What you will do:
Please count the lines in the listing below that contain the string "PLOTWAVE", treating uppercase and lowercase letters as distinct. Reply with the number only.
::::::::
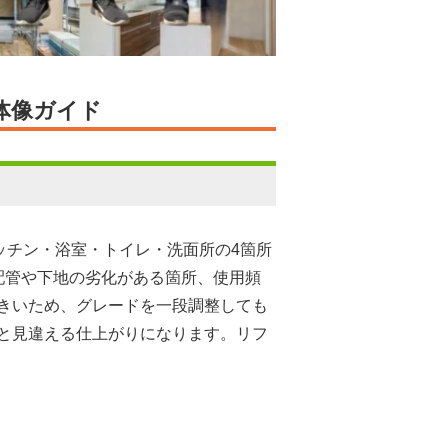
体像ガイド
ッチン・浴室・トイレ・洗面所の4箇所
配管や下地の劣化がある箇所、使用頻
きいため、グレードを一段調整しても
と見違える仕上がりになります。リフ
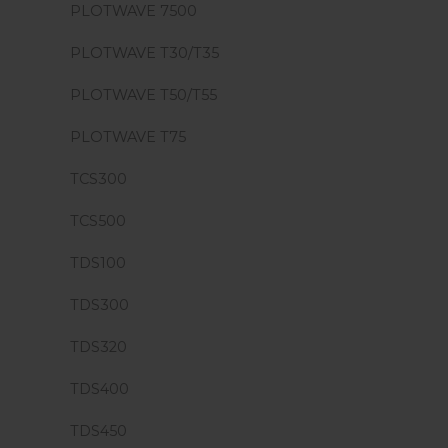
PLOTWAVE 7500
PLOTWAVE T30/T35
PLOTWAVE T50/T55
PLOTWAVE T75
TCS300
TCS500
TDS100
TDS300
TDS320
TDS400
TDS450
::::::::
Written response:
4